▶ _Task description_
Quote word for word the lines in the listing below, starting with the line that contains "We use cookies" and going on through the line that contains "Cookie settings". Give only those lines.

▶ _Records from a data collection_
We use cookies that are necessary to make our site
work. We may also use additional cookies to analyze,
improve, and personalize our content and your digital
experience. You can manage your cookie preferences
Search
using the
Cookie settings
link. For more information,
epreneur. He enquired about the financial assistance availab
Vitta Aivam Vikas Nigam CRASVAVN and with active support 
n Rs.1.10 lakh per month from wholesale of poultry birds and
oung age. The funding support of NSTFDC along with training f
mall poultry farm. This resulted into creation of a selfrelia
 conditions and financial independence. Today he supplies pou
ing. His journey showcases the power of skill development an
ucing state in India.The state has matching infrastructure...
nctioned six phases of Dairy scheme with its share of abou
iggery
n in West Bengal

...

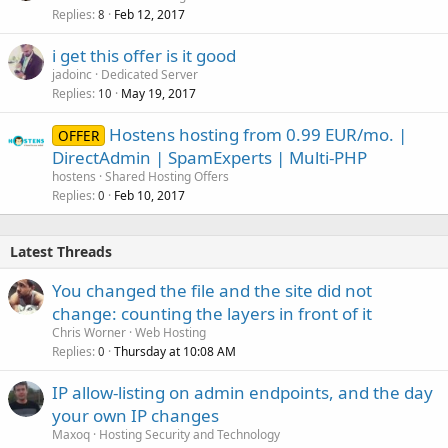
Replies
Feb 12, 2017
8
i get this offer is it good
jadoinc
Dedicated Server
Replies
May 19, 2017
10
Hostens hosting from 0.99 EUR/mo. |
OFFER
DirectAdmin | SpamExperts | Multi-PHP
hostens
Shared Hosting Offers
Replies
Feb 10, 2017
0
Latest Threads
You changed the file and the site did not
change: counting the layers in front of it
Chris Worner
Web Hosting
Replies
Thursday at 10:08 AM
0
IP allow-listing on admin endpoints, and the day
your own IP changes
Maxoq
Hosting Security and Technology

--

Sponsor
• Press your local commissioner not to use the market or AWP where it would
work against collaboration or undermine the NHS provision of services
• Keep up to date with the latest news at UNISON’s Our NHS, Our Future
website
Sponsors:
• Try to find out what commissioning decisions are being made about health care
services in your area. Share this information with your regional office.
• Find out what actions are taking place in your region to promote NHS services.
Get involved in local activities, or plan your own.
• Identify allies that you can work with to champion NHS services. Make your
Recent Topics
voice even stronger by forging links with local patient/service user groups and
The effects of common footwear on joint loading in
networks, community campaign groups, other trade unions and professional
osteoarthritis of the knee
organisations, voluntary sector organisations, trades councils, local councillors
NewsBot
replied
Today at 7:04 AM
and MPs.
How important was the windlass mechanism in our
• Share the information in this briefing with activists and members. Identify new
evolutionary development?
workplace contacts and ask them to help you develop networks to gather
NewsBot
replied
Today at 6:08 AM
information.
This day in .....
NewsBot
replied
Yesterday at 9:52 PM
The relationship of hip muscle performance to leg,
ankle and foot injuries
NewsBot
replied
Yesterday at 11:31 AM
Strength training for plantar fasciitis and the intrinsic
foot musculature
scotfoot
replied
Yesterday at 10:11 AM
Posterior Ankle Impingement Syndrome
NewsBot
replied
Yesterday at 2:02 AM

▶ _Expected answer_
We use cookies that are necessary to make our site
work. We may also use additional cookies to analyze,
improve, and personalize our content and your digital
experience. You can manage your cookie preferences
Search
using the
Cookie settings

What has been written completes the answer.